Когда лодка плывет вниз по реке, она пересекает земли множества аристократов. Каждая речная таможня, которую проходит лодочник, означает уплату пошлин, вдоль больших рек их могло быть и пятьдесят, а то и больше. На некоторых реках даже до сотни. Кроме того, землевладельцы взимают пошлину только при проезде через их территорию, а Церковь может устанавливать пошлины на всех землях, где господствует её учение. Что практически означало - весь мир. И звалась эта пошлина "церковной десятиной".
- Если бы мы могли избежать уплаты десятины, нам бы сильно полегчало. Ведь раньше эти деньги собирали на борьбу с язычниками. И сейчас, когда война закончена, в них нет нужды. Мы в долгу перед королём Уинфилда, за его протест.
Налоги - по любым причинам - не по сердцу никому из их дающих. И ни у кого не повернётся язык против короля, который хочет избавиться от одного из них.

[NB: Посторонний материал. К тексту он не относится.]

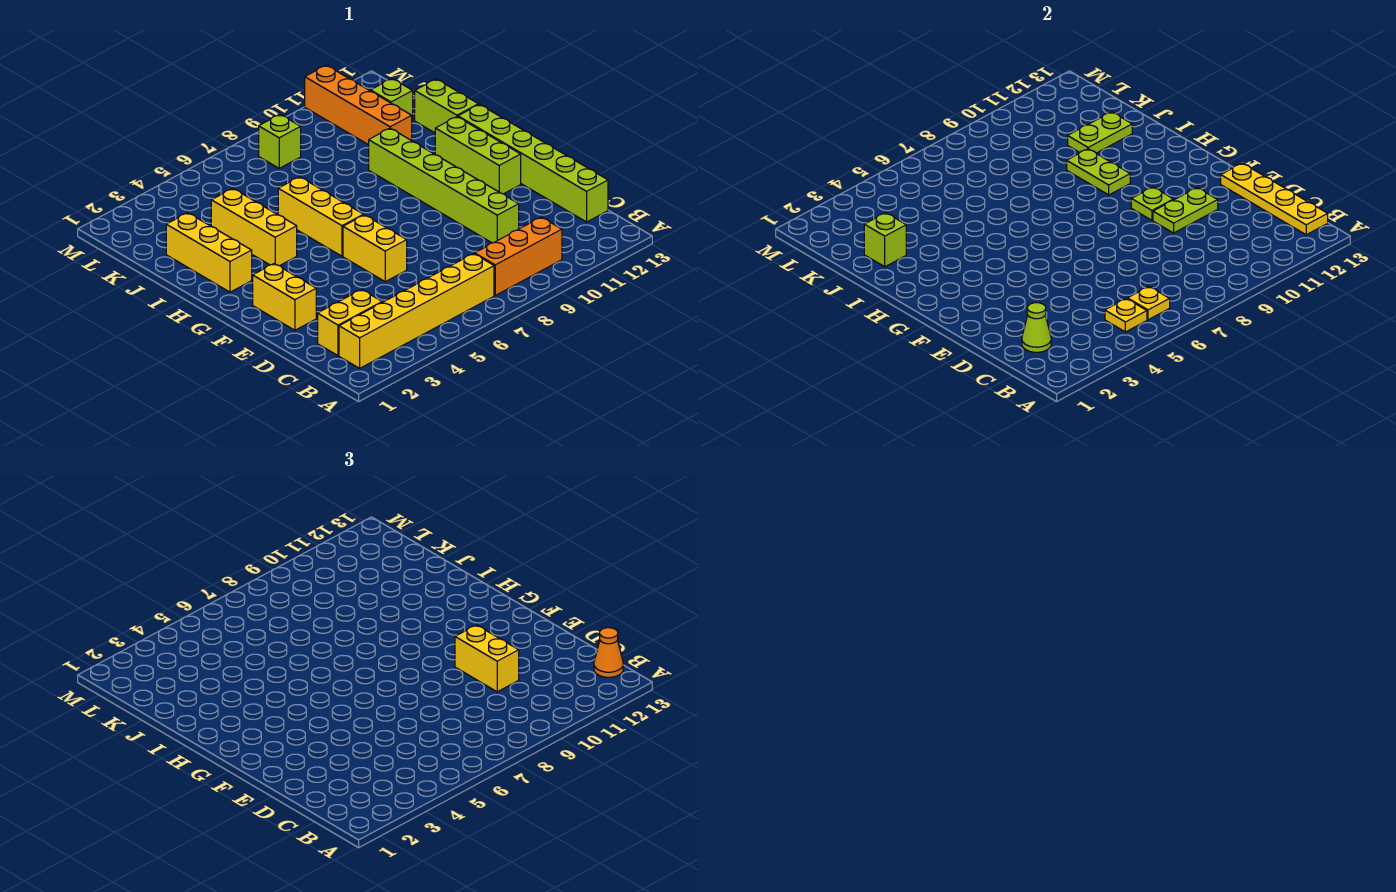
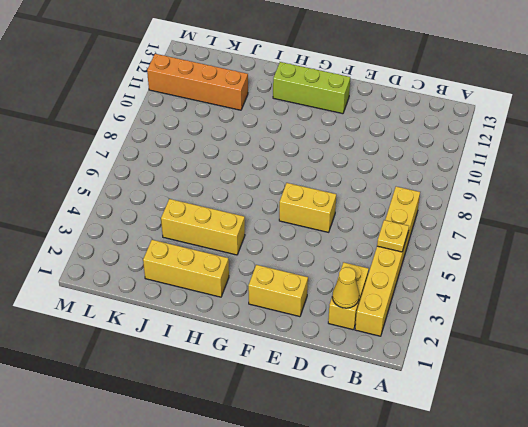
yellow cone C2 level 2 -> lime cone C2 level 2
none -> orange brick B8:B10 level 1
none -> lime brick C13:H13 level 1
none -> lime brick D10:I10 level 1

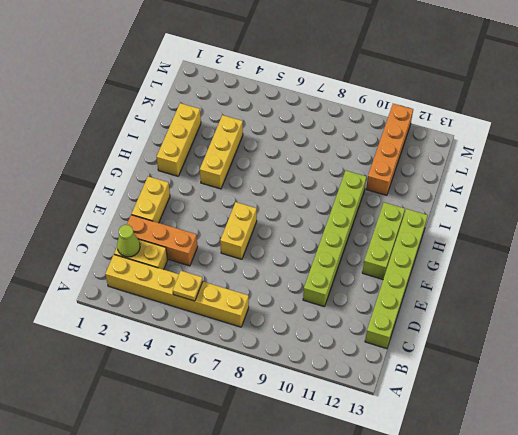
orange brick D2:D4 level 1 -> orange brick B8:B10 level 1
none -> yellow brick G6:I6 level 1
none -> lime brick I13:J13 level 1
none -> lime brick K12 level 1

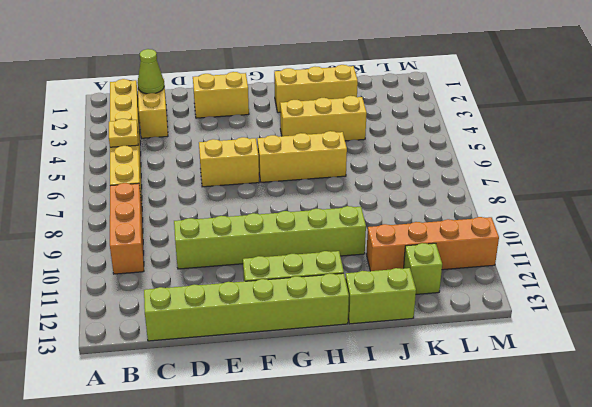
none -> lime brick L8 level 1
none -> yellow plate B6 level 2
none -> yellow plate B13:E13 level 2

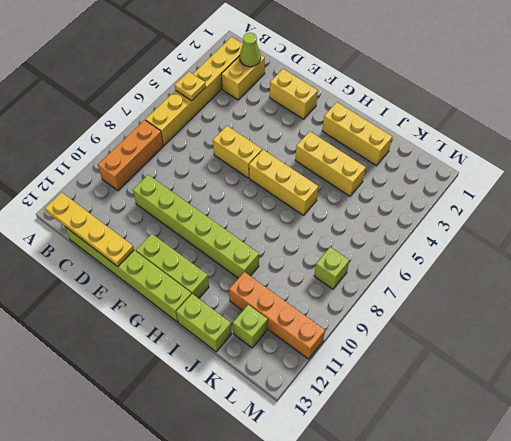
none -> yellow plate B6 level 2
none -> lime plate E10:E11 level 2
none -> lime plate F10 level 2

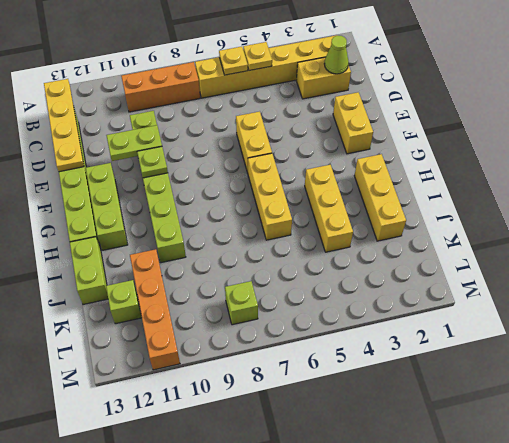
none -> lime plate H10:I10 level 2
none -> lime brick J2 level 2
none -> lime plate J11:J12 level 2

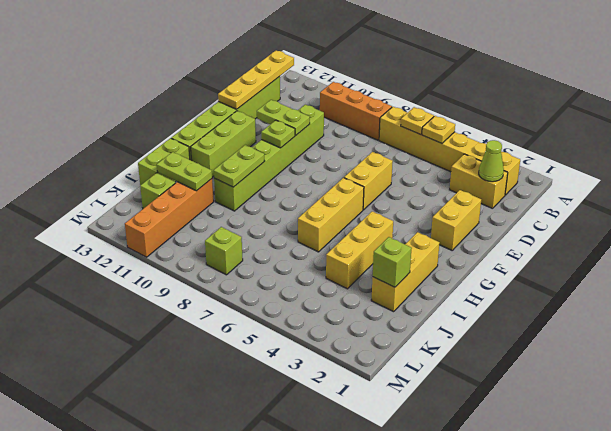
none -> orange cone B13 level 3
none -> yellow brick D10:E10 level 3

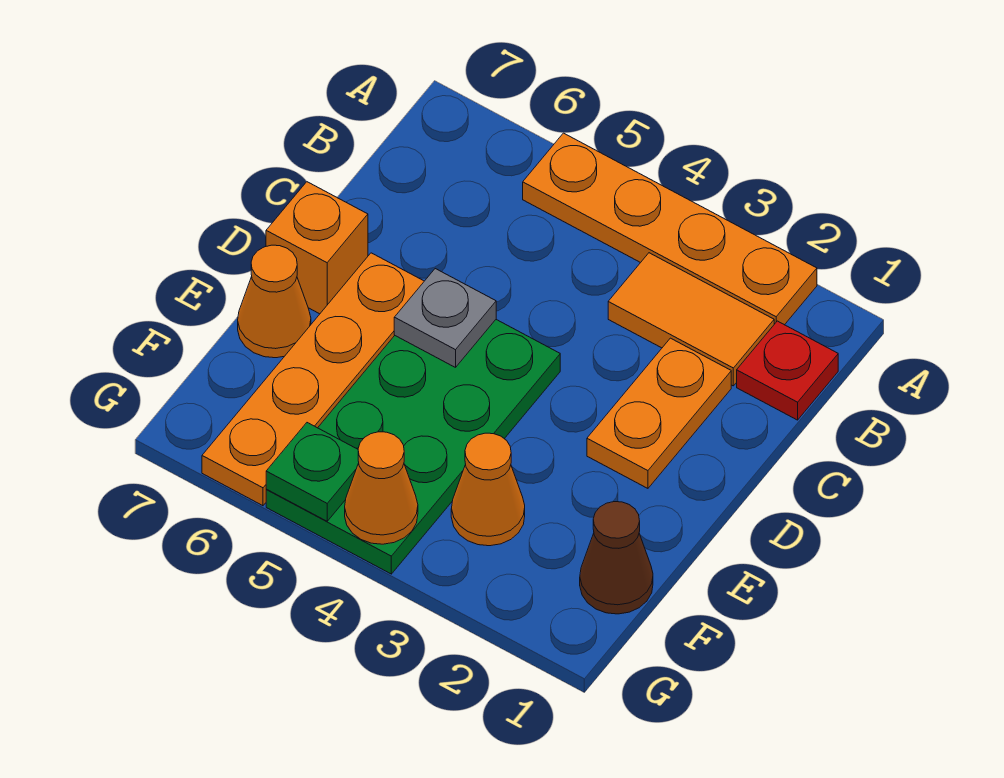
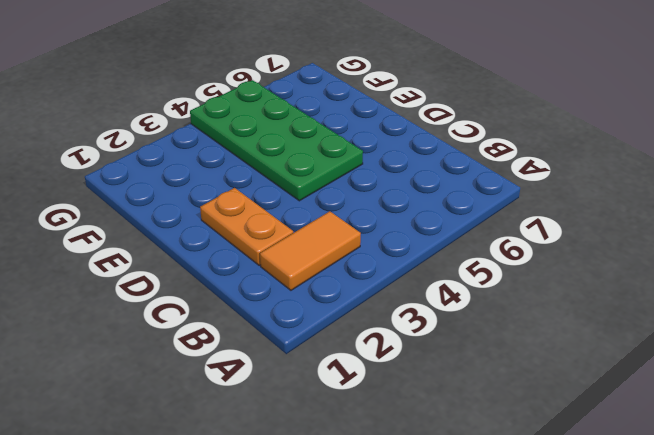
none -> orange plate A2:A5 level 1
none -> red plate B1 level 1
none -> orange plate D6:G6 level 1

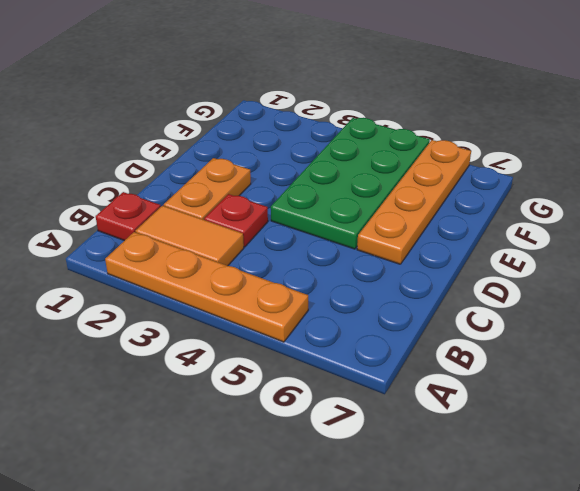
red plate C3 level 1 -> none
none -> orange brick D7 level 1
none -> orange cone E7 level 1
none -> brown cone F1 level 1

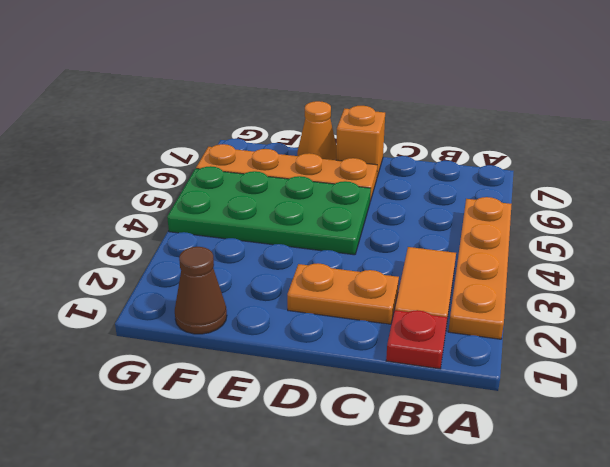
none -> orange cone F3 level 1
none -> grey plate D5 level 2
none -> orange cone G4 level 2

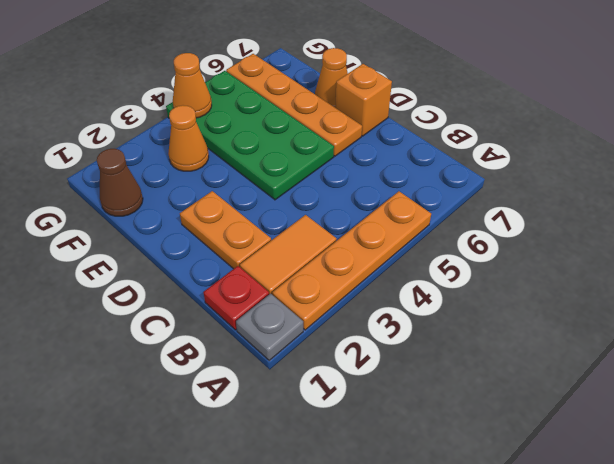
grey plate A1 level 1 -> grey plate D5 level 2
none -> green plate G5 level 2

- Посмотри, как Папа обращается с разумным государем! Боже, я всем сердцем на стороне короля Уинфилда... - тут лодочник неожиданно закрыл рот, вспомнив, вероятно, что его спутник хочет стать священником и трудится во славу Господа. - Извини. Я не собирался осуждать твои стремления...
- Нет, - и Коул легко улыбнулся. - Я согласен с вами.
- Эм?
Коул прищурился, но не из-за озадаченного взгляда лодочника, а из-за прохладного ветра, подувшего снизу по течению.
- Я не могу поверить, что Папа без обсуждения приказал королевству запретить все религиозные обряды, чтобы принудить его платить налоги.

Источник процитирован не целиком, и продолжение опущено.